### Actions to take
1. Answer these from the commentary on Alabama's loss to Florida State:
(a) How many penalties did Alabama finish with, and for how many yards?
(b) What average did Ty's passes produce?
(c) How many forward passes did Florida State complete?
2. Continue the commentary on Alabama's loss to Florida State, starting after its final sentence.

** Opening Supplied text block **

You all saw what happened yesterday. Alabama went down to Tallahassee, started the game with an encouraging nine minute, 17 play touchdown drive, and then thoroughly imploded. It’s only one game, and plenty of hyped teams have suffered bad losses early on before going on championship runs. Perhaps Florida State turns out to be a really good team, and in November this loss doesn’t look as bad as it does in this moment.
The problem, of course, is that this coaching staff has not earned the benefit of the doubt. Is it possible that they get things turned around and that this season doesn’t turn out as disastrous as it looks today? Sure, but there is no reason for Alabama fans to feel confident in that. Yesterday’s performance just looked like a rerun of the Oklahoma and Michigan games from 2024. Allowing 31 points despite the opponent completing only nine forward passes is flat out embarrassing.
The lack of discipline is still glaring
It felt like an omen when Florida State’s opening drive was extended by a third down defensive holding penalty, and that’s exactly what it turned out to be. Later in the game when Alabama was trying to claw back, James Smith extended another drive with a personal foul penalty. All told, Alabama finished with 8 penalties for 70 yards, which is something that has plagued the team for the past few seasons. Until those get cleaned up, Alabama is going to have a difficult time reaching its ceiling.
It’s legitimately fair to question whether this coaching staff knows what good looks like
This is perhaps the most concerning issue. One glaring example is Dijon Lee, who clearly was not ready to get thrown into the fire on Florida State’s opening possession following that fateful holding penalty. Throwing the deep ball is not Thomas Castellanos’ forte and that pass wasn’t particularly good, but Lee was beaten so badly that White had plenty of room to adjust and make the diving grab. Kane Wommack had raved about Lee just last week. Ryan Grubb was bullish on an offensive line that was uneven at best in the game. Coaches are always going to express some optimism in the preseason, but this roster looks to have some serious holes, and it’s not clear whether the coaching staff knew it.
Ty was steady and unspectacular, and it wasn’t nearly enough
After turnovers contributed so heavily to last season’s losses, Alabama fans clamored for steadier play from the quarterback position. To his credit, Ty took care of the football yesterday. Unfortunately, his passes only produced an average of 5.9 yards which is rather putrid. There were some drops, and Florida State twice took intentional defensive penalties to prevent home run plays. Ty made some really nice throws in the game and there is reason to have some optimism about him based on that, but it is abundantly clear that Alabama is going to need very good QB play in order to win games this season. That defense and running game will not carry the day against decent teams.

** Closing Supplied text block **
** Opening Data for review block **

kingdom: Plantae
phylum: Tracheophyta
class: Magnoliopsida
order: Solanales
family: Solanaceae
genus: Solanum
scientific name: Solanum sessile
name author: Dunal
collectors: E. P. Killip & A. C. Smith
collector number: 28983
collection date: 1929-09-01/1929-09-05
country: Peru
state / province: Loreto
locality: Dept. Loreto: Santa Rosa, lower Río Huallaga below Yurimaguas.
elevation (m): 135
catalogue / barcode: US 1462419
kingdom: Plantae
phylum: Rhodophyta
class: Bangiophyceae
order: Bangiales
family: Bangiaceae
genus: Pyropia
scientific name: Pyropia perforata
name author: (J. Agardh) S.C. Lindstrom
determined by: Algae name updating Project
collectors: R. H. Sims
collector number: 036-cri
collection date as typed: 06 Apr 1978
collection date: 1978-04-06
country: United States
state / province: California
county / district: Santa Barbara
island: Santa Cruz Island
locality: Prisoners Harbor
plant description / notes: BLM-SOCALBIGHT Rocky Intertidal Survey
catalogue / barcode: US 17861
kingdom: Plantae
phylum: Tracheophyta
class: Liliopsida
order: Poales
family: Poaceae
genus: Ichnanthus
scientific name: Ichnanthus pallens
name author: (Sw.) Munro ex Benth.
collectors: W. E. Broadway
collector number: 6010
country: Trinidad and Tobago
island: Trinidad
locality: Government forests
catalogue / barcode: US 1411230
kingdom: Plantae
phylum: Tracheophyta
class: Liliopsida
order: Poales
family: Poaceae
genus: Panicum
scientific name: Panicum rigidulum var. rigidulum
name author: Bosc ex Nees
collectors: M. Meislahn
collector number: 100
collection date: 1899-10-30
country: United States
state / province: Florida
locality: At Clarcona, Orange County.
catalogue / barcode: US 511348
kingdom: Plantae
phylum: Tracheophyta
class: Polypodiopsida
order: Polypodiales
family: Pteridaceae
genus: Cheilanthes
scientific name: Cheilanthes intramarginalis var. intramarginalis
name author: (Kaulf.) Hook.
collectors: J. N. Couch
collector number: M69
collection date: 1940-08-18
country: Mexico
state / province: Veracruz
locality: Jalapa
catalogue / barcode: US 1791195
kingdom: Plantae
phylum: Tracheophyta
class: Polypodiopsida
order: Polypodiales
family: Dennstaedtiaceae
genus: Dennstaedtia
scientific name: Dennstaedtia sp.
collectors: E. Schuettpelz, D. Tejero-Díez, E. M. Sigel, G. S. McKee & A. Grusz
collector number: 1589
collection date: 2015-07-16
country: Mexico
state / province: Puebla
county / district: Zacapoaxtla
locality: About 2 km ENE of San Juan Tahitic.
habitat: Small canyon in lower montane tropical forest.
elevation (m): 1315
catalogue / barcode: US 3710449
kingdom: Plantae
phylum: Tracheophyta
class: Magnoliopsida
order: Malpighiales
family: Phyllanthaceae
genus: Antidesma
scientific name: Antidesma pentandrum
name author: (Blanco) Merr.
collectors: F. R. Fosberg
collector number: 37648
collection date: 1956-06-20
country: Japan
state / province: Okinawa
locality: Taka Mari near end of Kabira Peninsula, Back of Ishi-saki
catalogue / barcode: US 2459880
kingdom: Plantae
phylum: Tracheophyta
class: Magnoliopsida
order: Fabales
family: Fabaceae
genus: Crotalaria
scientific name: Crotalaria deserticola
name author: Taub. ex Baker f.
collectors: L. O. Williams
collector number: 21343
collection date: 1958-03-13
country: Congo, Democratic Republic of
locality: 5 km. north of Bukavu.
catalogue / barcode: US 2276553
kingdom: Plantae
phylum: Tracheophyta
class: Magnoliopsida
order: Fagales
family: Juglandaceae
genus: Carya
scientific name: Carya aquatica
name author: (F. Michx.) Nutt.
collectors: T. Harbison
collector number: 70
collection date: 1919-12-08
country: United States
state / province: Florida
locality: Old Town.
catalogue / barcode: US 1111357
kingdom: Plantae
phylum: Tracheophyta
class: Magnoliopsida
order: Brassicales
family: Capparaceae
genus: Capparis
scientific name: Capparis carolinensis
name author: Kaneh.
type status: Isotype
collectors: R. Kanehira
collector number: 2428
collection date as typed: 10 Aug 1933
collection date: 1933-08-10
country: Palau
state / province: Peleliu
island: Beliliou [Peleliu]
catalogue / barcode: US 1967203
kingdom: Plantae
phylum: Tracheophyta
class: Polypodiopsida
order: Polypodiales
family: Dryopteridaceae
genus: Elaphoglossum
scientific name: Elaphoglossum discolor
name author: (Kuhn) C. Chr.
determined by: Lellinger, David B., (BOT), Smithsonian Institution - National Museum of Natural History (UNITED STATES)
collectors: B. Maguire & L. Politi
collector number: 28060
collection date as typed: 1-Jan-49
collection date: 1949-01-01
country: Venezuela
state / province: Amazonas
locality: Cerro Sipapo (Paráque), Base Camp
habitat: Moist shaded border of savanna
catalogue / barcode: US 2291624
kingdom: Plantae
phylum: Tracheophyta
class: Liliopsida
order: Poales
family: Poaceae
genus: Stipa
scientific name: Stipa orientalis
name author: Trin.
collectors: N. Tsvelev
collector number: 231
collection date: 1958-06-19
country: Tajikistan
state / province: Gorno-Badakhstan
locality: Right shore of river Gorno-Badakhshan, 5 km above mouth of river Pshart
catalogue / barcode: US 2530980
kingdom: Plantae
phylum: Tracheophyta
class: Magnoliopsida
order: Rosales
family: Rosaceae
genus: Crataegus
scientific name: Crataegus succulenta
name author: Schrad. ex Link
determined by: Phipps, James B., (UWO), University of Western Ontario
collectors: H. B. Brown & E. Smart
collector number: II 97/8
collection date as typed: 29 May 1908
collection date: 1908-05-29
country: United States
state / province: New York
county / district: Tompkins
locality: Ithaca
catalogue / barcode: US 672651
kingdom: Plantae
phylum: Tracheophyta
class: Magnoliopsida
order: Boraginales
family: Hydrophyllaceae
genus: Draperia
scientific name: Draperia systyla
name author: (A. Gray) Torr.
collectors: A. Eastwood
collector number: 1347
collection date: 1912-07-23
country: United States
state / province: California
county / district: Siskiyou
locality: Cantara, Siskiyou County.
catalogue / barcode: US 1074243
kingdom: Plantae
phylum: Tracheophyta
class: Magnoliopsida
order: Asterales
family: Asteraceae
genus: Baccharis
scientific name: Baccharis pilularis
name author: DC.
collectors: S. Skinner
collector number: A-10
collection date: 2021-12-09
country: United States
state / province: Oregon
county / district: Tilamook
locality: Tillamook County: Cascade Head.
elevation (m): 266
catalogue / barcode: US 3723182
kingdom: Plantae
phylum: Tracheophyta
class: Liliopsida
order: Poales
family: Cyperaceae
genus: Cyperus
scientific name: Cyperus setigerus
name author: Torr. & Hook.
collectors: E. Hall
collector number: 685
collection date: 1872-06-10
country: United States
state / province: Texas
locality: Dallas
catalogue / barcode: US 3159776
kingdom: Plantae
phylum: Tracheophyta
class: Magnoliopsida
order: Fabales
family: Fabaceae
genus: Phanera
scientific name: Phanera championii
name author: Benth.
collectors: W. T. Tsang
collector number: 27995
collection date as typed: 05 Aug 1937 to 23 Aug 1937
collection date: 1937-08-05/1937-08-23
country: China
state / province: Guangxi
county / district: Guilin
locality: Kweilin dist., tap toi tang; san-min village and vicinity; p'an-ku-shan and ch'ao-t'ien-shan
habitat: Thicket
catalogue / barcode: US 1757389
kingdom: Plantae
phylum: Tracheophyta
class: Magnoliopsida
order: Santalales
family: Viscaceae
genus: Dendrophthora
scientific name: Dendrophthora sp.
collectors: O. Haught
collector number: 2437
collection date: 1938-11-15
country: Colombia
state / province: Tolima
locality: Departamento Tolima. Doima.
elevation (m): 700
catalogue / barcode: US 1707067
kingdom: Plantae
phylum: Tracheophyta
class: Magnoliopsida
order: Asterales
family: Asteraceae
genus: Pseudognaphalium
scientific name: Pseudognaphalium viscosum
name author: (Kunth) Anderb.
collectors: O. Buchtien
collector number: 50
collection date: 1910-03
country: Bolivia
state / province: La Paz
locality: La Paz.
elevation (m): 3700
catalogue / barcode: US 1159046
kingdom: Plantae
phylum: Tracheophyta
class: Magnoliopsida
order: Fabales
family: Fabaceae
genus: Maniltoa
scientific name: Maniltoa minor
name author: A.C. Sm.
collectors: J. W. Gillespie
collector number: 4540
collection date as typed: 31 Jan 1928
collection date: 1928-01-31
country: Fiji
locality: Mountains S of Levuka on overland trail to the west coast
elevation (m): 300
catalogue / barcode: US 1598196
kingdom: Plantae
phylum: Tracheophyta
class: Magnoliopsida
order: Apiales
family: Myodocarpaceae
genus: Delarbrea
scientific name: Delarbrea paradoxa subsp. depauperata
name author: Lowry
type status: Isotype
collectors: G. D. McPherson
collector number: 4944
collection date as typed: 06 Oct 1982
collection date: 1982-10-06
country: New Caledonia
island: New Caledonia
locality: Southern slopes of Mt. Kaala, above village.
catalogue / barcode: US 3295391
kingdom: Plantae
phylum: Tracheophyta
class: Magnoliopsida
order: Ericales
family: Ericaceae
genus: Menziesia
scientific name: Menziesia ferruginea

** Closing Data for review block **

### Answers provided
1.
(a) 8 penalties for 70 yards
(b) 5.9 yards
(c) Nine

2.
Ryan Williams continues to drop the football
Ryan didn’t look right all game before exiting with a concussion. Playing from the slot, he had the opportunity for several YAC plays with passes that hit him in both hands, and simply did not catch the ball. We now wait to see when he is able to return to action, but whenever it happens he will need to clean up the drops in order to be effective.
Alabama’s linebackers looked slow and confused, and there was still no pass rush
Linebacker wasn’t considered much of a concern for this squad, but they looked terrible. Deontae Lawson appears to be nothing close to full speed, and neither Justin Jefferson nor Nikhal Hill-Green offered much to celebrate. Lawson took a terrible angle and hesitated on Castellanos’ TD run on their opening possession, and failed to cover the wheel route on the explosive third quarter play that led to FSU going up by three scores. It’s tough for a defense to overcome bad linebacker play, and that’s exactly what we saw yesterday.
Tim Keenan was missed, but the depth is apparently nonexistent
Alabama has too many heavily recruited blue chip defensive linemen to give up the running lanes that we saw on Saturday. Freddie Roach has received some criticism in his tenure, and based on what we saw yesterday that heat is only going to get turned up.
Bright spot: The kicking game wasn’t as awful as feared
Conor Talty looked fine. He did miss just short on a 53 yarder, but the ball was well struck and he drilled his other opportunity from 40. He also boomed all of his kickoffs into the end zone. After the last scrimmage, the kicking game was probably the area that Alabama fans were most worried about, but it should be the least of our worries at this point.
We will learn plenty about Kalen DeBoer and staff in the coming weeks. Last season was a transition year, but this year was supposed to be better. The bare minimum expectation should be a College Football Playoff bid, and based on what we saw yesterday that seems like a pipe dream.
Time to get to work, Kalen.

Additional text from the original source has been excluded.